Falta poucos dias para esse blog completar um ano. E, há um ano atrás, eu reclamava exatamente da mesma coisa, então repito aqui o que disse na época: eu não passo o inverno comendo fondue ou bebendo vinho, mas simplesmente contando quanto tempo falta para o clima esquentar.

Faço um esforço para entender a fascinação que a maioria dos que conheço têm pela estação do ano que faz você gripar, a qualidade do ar piorar, seus olhos lacrimejarem e sua pele ressecar. Ok, entendo a parte do chocolate quente, da fondue (provavelmente um resquício do instinto ancestral de reunir os nossos ao redor do fogo) e do vinho. Gostoso, aconchegante, concordo.

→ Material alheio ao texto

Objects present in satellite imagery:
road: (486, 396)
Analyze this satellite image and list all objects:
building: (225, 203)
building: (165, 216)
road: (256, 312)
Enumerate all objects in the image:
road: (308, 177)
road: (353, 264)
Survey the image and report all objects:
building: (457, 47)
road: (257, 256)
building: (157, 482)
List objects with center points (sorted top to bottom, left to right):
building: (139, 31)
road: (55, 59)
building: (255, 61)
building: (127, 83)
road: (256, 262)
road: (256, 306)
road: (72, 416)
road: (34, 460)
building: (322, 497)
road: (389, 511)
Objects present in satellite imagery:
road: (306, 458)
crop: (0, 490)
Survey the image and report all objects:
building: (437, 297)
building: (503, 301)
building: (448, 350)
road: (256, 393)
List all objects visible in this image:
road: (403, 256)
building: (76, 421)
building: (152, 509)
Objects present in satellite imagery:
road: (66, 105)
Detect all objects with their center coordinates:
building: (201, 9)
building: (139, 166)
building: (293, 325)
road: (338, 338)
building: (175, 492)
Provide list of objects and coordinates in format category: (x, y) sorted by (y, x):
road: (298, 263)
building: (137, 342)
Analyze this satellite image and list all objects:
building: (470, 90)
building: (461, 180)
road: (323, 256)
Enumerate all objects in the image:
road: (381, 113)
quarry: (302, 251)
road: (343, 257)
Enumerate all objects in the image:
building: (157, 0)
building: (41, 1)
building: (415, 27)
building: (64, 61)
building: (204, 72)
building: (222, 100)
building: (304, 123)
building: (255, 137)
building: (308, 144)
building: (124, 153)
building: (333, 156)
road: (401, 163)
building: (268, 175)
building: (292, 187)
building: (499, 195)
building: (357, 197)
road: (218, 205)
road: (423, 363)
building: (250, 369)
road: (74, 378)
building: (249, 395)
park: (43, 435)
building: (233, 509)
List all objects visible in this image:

Mas para isso bastaria que durasse dois dias e caísse no fim de semana. O tal do inverno.

Entendo também quem acha roupa de frio mais elegante. Claro que é. Qualquer um fica bonito num sobretudo comprido e preto. Principalmente quem tem 30 quilos a mais.

Enfim, costumamos gostar do que não temos ou não podemos desfrutar. Num país onde – com excessão do sul – a estação mais fria ou dura 2 semanas ou inexiste, é normal que vento gelado e  dias cinzas sejam tão celebrados. Pergunte a respeito à quem vive onde 17 graus é motivo para shorts e churrasco no quintal,  isso quando o verão cai no fim de semana, claro.

Li em algum lugar, para variar não me recordo onde: quanto menos luz entra pelas nossas retinas, menos endorfina, serotonina ou o que o valha, o cérebro produz. Depressão sazonal existe, não é chilique meu. É a ciência que diz.

Finalmente, dia desses, um insight veio me esclarecer de onde vem minha aversão ao que parece ser uma unanimidade. Enfiada num casaco, usado sobre duas camadas de blusas quentes, pescoço enrolado em cachecol e mãos paralisadas por luvas, me senti completamente presa. Amarrada. Meu corpo pediu socorro, soterrado debaixo de tanta lã.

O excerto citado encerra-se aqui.